I worry a lot more about amoral people than I do intelligent machines. Those human monsters are everywhere and some of them really do want to kill me.

LudwigPastorius

(9,110 posts)
15. Ultimately, sure.
Sun Sep 18, 2022, 02:30 PM
Sep 2022

But, until such a machine(s) effs off to a nice cozy spot in the Oort cloud, it will be here, competing for resources and doing what it decides it must to make sure that we don't turn it off.

LudwigPastorius

(9,110 posts)
16. The Cetacean Translation Initiative is using AI to try to learn how to speak to whales.
Mon Sep 19, 2022, 11:46 PM
Sep 2022

What if you could design a mission to record a data set of whale communications perfectly optimised for the latest machine-learning and language-processing tools to scan?

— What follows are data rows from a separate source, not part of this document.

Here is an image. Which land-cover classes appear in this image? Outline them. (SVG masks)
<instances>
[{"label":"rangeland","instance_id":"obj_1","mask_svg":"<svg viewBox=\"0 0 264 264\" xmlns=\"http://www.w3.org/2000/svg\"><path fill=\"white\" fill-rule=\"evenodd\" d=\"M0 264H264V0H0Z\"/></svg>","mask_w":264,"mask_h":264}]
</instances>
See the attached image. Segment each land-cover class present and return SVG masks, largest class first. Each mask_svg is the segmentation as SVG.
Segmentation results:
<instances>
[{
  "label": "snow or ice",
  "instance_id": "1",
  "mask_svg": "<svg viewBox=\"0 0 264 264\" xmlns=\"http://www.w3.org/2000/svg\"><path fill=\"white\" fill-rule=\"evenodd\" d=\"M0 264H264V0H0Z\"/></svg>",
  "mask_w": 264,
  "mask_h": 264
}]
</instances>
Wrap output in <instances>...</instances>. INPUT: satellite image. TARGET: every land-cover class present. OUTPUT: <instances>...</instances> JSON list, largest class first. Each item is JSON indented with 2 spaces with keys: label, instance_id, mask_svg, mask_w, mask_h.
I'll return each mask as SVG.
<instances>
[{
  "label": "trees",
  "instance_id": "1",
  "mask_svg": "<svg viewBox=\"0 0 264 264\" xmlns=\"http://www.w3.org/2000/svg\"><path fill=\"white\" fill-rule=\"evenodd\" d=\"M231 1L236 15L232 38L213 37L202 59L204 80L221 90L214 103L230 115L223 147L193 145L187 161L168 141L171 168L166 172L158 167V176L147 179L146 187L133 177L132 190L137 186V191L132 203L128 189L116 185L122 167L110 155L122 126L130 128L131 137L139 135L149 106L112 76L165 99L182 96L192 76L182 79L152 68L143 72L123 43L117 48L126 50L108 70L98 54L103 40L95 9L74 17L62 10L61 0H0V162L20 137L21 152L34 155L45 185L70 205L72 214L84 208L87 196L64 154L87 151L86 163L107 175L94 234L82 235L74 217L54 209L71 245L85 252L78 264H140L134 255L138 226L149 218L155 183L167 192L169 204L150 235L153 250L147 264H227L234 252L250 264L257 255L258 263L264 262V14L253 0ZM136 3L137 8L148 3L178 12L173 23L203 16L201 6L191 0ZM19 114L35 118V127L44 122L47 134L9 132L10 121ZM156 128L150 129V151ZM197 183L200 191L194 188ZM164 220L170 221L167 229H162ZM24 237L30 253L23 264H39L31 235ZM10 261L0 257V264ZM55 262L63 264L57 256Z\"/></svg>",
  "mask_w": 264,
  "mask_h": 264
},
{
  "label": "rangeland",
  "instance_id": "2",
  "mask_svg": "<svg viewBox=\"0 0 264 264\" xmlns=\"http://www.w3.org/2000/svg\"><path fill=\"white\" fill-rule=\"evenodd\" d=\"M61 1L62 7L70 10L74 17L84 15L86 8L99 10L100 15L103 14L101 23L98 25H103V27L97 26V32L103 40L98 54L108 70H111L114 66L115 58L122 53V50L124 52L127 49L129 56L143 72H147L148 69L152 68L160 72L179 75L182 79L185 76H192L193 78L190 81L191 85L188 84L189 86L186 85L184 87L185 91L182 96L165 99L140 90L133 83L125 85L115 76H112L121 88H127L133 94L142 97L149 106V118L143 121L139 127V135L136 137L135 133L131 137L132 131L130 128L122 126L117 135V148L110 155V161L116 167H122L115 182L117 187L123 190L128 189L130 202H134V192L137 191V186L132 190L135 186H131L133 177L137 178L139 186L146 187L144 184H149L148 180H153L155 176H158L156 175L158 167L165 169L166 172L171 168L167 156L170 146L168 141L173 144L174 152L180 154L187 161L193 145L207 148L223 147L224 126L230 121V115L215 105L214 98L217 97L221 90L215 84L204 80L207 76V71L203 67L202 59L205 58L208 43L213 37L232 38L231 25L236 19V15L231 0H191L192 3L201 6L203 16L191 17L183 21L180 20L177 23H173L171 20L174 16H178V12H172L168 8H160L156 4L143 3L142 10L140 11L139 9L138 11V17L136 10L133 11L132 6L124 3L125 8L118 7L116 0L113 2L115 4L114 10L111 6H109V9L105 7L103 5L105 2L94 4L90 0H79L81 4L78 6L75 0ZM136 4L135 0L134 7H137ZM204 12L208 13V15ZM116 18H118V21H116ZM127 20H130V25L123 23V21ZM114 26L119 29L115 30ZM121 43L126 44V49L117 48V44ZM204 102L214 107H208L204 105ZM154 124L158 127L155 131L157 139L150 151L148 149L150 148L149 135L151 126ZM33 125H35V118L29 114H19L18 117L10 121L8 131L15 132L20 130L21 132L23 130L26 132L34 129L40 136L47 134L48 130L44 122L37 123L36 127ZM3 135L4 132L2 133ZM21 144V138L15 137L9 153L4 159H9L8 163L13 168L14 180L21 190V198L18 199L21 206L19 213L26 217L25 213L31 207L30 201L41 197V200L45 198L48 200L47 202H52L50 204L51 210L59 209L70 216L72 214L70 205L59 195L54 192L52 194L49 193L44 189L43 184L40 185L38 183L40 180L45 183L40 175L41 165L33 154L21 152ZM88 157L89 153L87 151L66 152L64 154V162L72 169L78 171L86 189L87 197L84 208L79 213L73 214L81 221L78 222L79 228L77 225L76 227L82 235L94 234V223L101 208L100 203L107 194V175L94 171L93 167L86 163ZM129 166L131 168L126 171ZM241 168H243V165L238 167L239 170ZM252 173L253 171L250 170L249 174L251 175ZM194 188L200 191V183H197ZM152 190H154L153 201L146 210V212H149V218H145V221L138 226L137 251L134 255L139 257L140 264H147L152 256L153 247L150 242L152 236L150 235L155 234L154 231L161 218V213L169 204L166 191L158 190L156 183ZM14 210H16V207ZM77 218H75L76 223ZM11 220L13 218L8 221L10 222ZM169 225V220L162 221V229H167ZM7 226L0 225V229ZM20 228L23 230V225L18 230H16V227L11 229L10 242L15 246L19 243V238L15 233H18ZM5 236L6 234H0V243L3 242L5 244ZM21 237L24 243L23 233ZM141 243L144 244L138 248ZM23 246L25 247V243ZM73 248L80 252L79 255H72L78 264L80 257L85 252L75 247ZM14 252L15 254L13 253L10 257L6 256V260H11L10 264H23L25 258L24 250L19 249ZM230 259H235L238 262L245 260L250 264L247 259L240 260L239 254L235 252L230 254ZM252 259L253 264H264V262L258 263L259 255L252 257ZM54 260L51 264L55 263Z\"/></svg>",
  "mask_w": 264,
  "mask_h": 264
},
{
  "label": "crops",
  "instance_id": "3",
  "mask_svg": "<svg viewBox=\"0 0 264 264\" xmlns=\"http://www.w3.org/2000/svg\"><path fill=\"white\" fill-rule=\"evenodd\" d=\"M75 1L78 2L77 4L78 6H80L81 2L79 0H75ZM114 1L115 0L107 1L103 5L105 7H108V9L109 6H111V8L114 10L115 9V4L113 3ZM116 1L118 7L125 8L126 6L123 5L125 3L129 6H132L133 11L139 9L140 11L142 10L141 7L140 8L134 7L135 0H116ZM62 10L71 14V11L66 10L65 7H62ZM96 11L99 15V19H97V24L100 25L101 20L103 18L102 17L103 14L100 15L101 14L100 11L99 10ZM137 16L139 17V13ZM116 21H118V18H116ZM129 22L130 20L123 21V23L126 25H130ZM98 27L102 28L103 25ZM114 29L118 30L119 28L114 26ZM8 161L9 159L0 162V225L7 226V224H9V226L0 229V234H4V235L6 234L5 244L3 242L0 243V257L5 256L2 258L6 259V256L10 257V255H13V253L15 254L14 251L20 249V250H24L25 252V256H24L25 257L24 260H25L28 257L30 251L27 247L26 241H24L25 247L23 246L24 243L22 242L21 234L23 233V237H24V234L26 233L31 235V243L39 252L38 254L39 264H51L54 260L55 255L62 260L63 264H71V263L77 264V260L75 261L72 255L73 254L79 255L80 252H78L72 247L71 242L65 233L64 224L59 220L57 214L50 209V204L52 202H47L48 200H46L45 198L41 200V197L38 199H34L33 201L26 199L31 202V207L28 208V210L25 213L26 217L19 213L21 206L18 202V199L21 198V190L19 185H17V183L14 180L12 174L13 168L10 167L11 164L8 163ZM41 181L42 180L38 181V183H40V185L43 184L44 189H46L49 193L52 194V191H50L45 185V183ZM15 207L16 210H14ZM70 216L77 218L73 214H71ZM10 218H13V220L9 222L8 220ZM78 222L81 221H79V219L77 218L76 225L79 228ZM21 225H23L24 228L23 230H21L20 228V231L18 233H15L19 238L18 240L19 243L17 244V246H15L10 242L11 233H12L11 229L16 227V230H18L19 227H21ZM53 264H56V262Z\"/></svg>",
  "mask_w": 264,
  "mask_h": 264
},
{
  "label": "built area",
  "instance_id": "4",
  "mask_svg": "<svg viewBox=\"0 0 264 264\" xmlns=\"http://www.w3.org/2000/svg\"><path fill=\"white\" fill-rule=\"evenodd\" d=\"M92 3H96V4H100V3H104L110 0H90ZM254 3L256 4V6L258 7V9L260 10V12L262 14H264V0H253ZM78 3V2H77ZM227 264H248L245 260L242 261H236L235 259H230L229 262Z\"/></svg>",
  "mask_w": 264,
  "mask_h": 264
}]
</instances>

What if you could capture not just whole conversations but hundreds of thousands of them, from scores of different whales totalling millions, perhaps billions, of vocalisation units? Would you then have a chance at speaking whale? This is the plan of the Cetacean Translation Initiative, or CETI.

-snip-

CETI will rig the seafloor with multiple listening stations. They will cover a 12.5‑mile radius and form the Core Whale Listening station, recording 24 hours a day. Alongside will be drones and ‘soft robotic fish’ equipped with audio and video recording equipment, able to move among the whales without disturbing them.

-snip-

All of these data will be available for the open-source community, so that everyone can get stuck in. Then the AIs will really be unleashed. They will analyse the coda click patterns that whales use to communicate, distinguishing between those of different clans and individuals. They will seek the building blocks of the communication system. By listening to baby whales learn to speak, the machines and the humans guiding them will themselves learn to
speak whale.

All of the machine-learning tools will be part of an attempt to build a working model of the sperm whale communication system. To test this system, they will build sperm whale chatbots. To gauge if their language models are correct, researchers will test whether they can correctly predict what a whale might say next, based on their knowledge of who the whale is, its conversation history and its behaviours. Researchers will then test these with playback experiments to see whether the whales respond as the scientists expect when played whale-speak.